Partial differential equations

Waves in the frequency domain are modeled by the Helmholtz equation $$ -\Delta u - \omega^2 \frac{u}{c^2} = f.$$ Here \( f \) is a source that excites a wave at frequency \( \omega \). For instance, this could be something that emits sound in acoustics, or a perturbation of the earth's subsurface via dynamite in geophysics. These evoke a response wave \( u \) which travels through a medium (air, the earth) with speed \( c \). These are depicted in three different cases below... free space (i.e., with constant speed), the Shepp-Logan phantom (a benchmark in medical imaging) and the Marmousi model (a benchmark in geophysics). Given \( f \) and \( c \), solving for \( u \) in three dimensions is a notoriously difficult problem in scientific computing.

Source inversion

In applications one is typically not concerned with merely modeling waves for their own sake, but to serve some purpose. The first such application considered here is source inversion. Instead of having a known source \( f \), one simultaneously solves for a source that produces a desired wave \( \hat{u} \) in some subregion of the computational domain. Waves may be focused, propagating in specific directions with prescribed intensity. This has applications in weapons engineering.

PDE-constrained optimization of the Helmholtz equation (source inversion): determine \( u \) and \( f \) from the following constrained optimization problem: $$ \begin{align} \min_{u,f} \frac{1}{2}\| u - \hat{u} \|_{L_2(\Omega_\text{ROI})}^2 & + \frac{\beta}{2} \| f \|_{L_2(\Omega)}^2 \\ \mbox{ such that } -\Delta u - \omega^2 u & = f \mbox{ in } \Omega, \\ \frac{\partial u}{\partial \eta} - i \omega u & = 0 \mbox{ on } \partial \Omega, \\ \mbox{supp}(f) & \subset \Omega_\text{CAA}. \end{align} $$ Here \( \hat{u} \) is some desired state that we seek to create in a region of interest \( \Omega_\text{ROI} \), while only allowing our control \( f \) to be nonzero in a control allowable area \( \Omega_\text{CAA} \). Above, our desired state is a plane wave propagating away from the domain. The objective function tries to drive the produced wave as close as possible to the desired wave, subject to the Helmholtz equation as a constraint to ensure that waves are being physically modelled.

Material inversion

In other applications, the material which dictates the speed of sound is not known either. However, data may be available from waves that have scatterred off of this material and were measured elsewhere. One sets up a similar optimization problem, except with the sound speed \( c \) now being unknown, and chosen to provide the best possible fit to the measured data. This forms the basis of many imaging techniques, particularly full-waveform inversion in seismic imaging. The resulting optimization problem is non-convex, and notoriously difficult.

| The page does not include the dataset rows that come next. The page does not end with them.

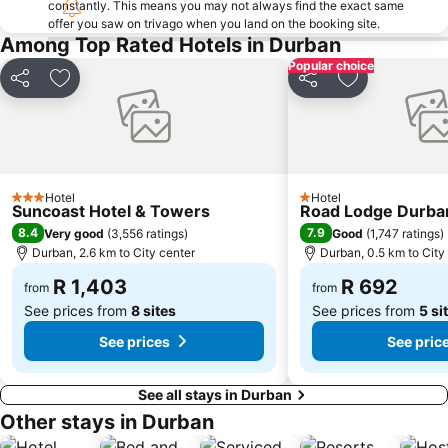
constantly. This means you may not always find the exact same
offer you saw on trivago when you land on the booking site.
Phezulu Safari Park
Bronze Beach
Among Top Rated Hotels in Durban
Berea Road Station
Durban Botanic Gardens
Popular choice
Victoria Street Market
Sahara Stadium Kingsmead
Share
Add to favorites
Share
Add to favori
Umgeni River Bird Park
The Amanzimtoti Bird Sanctuary
Bluff Yacht Club
Point Station
Wedge Beach
Casablanca
Hotel
Hotel
Durban Marina
Old Station
3 Stars
1 Stars
Suncoast Hotel & Towers
Road Lodge Durba
Blue Bottles
Sapphire Coast
8.4
7.9
Very good
(
3,556 ratings
)
Good
(
1,747 ratings
)
Durban, 2.6 km to City center
Durban, 0.5 km to City
Valley of a 1000 Hills
Japanese Gardens
R 1,403
R 692
Daruma
Royal Durban Golf Club
from
from
See prices from
8 sites
See prices from
5 si
See prices
See pric
See all stays in Durban
Other stays in Durban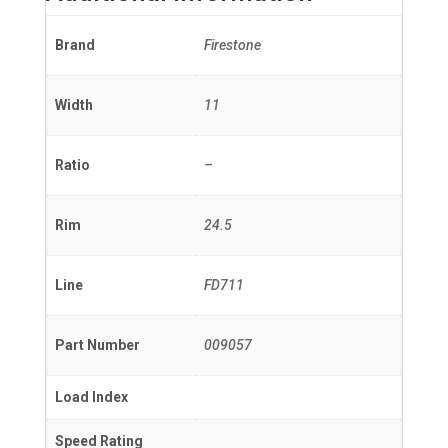
Brand
Firestone
Width
11
Ratio
–
Rim
24.5
Line
FD711
Part Number
009057
Load Index
Speed Rating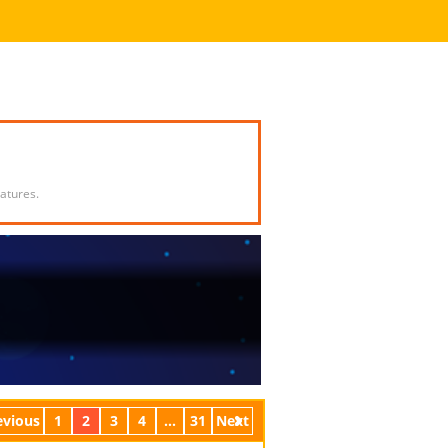
atures.
evious
1
2
3
4
...
31
Next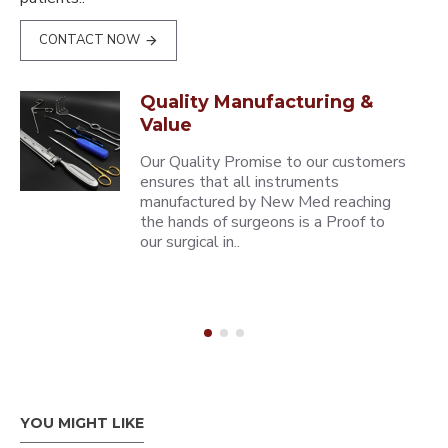
CONTACT NOW
Quality Manufacturing &
Value
Our Quality Promise to our customers
ensures that all instruments
manufactured by New Med reaching
the hands of surgeons is a Proof to
our surgical in..
YOU MIGHT LIKE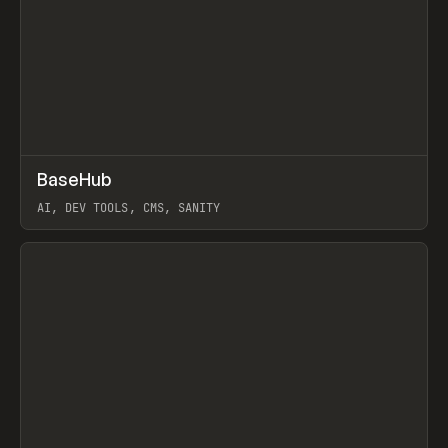
↗
BaseHub
Prev
TOOLS
APP
AI, DEV TOOLS, CMS, SANITY
View item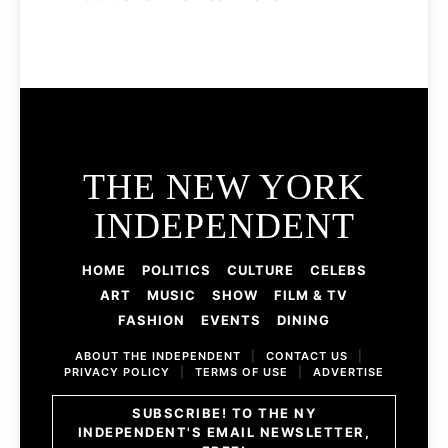
THE NEW YORK
INDEPENDENT
HOME
POLITICS
CULTURE
CELEBS
ART
MUSIC
SHOW
FILM & TV
FASHION
EVENTS
DINING
ABOUT THE INDEPENDENT
|
CONTACT US
|
PRIVACY POLICY
|
TERMS OF USE
|
ADVERTISE
SUBSCRIBE! TO THE NY
INDEPENDENT'S EMAIL NEWSLETTER,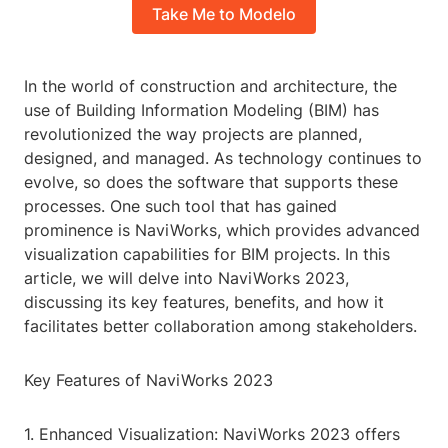
Take Me to Modelo
In the world of construction and architecture, the
use of Building Information Modeling (BIM) has
revolutionized the way projects are planned,
designed, and managed. As technology continues to
evolve, so does the software that supports these
processes. One such tool that has gained
prominence is NaviWorks, which provides advanced
visualization capabilities for BIM projects. In this
article, we will delve into NaviWorks 2023,
discussing its key features, benefits, and how it
facilitates better collaboration among stakeholders.
Key Features of NaviWorks 2023
1. Enhanced Visualization: NaviWorks 2023 offers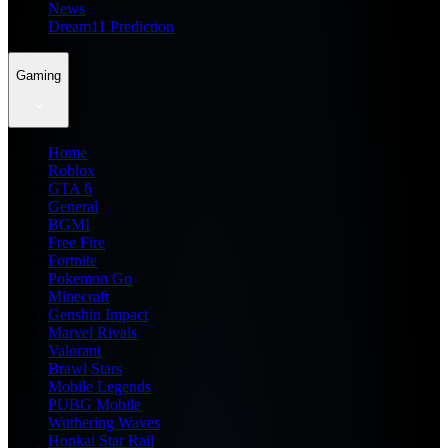
News
Dream11 Prediction
Gaming
Home
Roblox
GTA 6
General
BGMI
Free Fire
Fortnite
Pokemon Go
Minecraft
Genshin Impact
Marvel Rivals
Valorant
Brawl Stars
Mobile Legends
PUBG Mobile
Wuthering Waves
Honkai Star Rail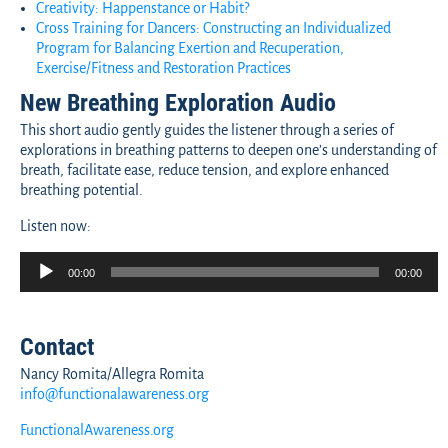
Creativity: Happenstance or Habit?
Cross Training for Dancers: Constructing an Individualized
Program for Balancing Exertion and Recuperation,
Exercise/Fitness and Restoration Practices
New Breathing Exploration Audio
This short audio gently guides the listener through a series of
explorations in breathing patterns to deepen one’s understanding of
breath, facilitate ease, reduce tension, and explore enhanced
breathing potential.
Listen now:
Audio
00:00
00:00
Player
Contact
Nancy Romita/Allegra Romita
info@functionalawareness.org
FunctionalAwareness.org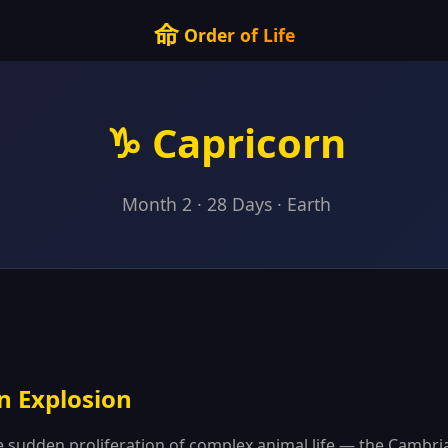
命
Order of Life
♑ Capricorn
Month 2 · 28 Days · Earth
n Explosion
e sudden proliferation of complex animal life — the Cambr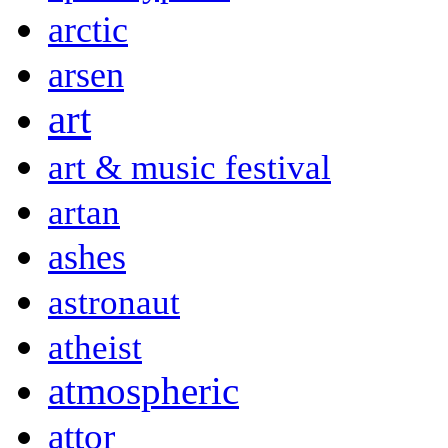
arctic
arsen
art
art & music festival
artan
ashes
astronaut
atheist
atmospheric
attor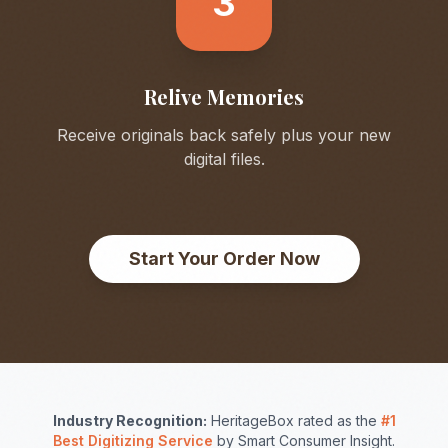
3
Relive Memories
Receive originals back safely plus your new
digital files.
Start Your Order Now
Industry Recognition:
HeritageBox rated as the
#1
Best Digitizing Service
by Smart Consumer Insight.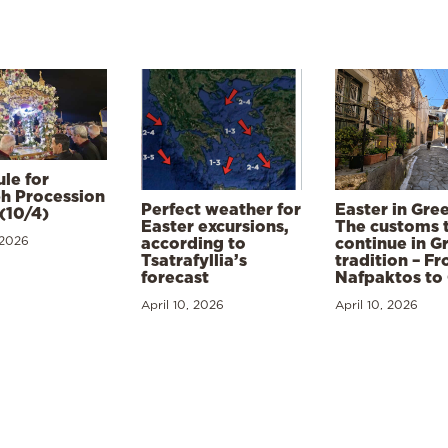
le for
h Procession
Perfect weather for
Easter in Gre
(10/4)
Easter excursions,
The customs 
 2026
according to
continue in G
Tsatrafyllia’s
tradition – F
forecast
Nafpaktos to
April 10, 2026
April 10, 2026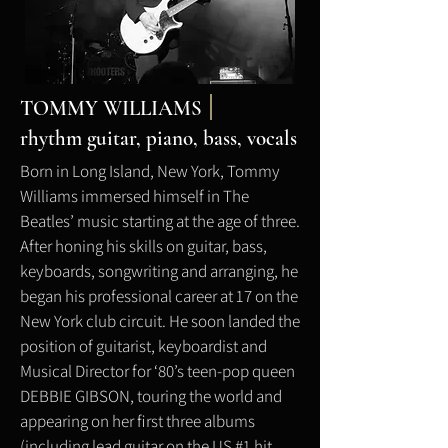
TOMMY WILLIAMS
rhythm
guitar, piano, bass, vocals
Born in Long Island, New York, Tommy
Williams immersed himself in The
Beatles’ music starting at the age of three.
After honing his skills on guitar, bass,
keyboards, songwriting and arranging, he
began his professional career at 17 on the
New York club circuit. He soon landed the
position of guitarist, keyboardist and
Musical Director for ‘80’s teen-pop queen
DEBBIE GIBSON, touring the world and
appearing on her first three albums
(including lead guitar on the US #1 hit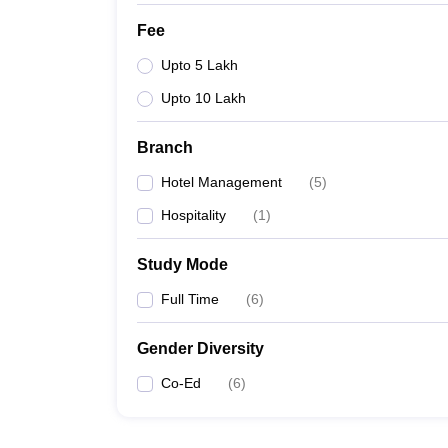
Fee
Upto 5 Lakh
Upto 10 Lakh
Branch
Hotel Management
(
5
)
Hospitality
(
1
)
Study Mode
Full Time
(
6
)
Gender Diversity
Co-Ed
(
6
)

PDE-constrained optimization of the Helmholtz equation (material inversion): determine \( c \) and \( u_{jk} \) from the following constrained optimization problem: $$ \begin{align} \min_{c, u_{jk}} \frac{1}{2} \sum_{j,k,l} | u_{jk}(x_l) & - d_{jkl} |^2 \\ \mbox{ such that } -\Delta u_{jk} - \frac{\omega_j^2}{c^2} u_{jk} & = f_k \mbox{ in } \Omega, \end{align} $$ where \( j,k \) and \( l \) run over the number of frequencies, sources, and receivers, respectively, and \( d_{jkl} \) represents data at receiver locations. Here \( c \) is the local speed of a wave which results from an unknown material which is to be imaged. The material is surrounded by sources that excite waves and receivers that measure the response after being scattered (upper-left). Classic techniques suffer from non-convexity of the objective and get trapped in local minima (lower-right), while a technique known as lifting recovers the true solution for a wider range of parameters (upper-right). Though both methods reduce the objective function, classic methods can actually increase error as iterations proceed (lower-left).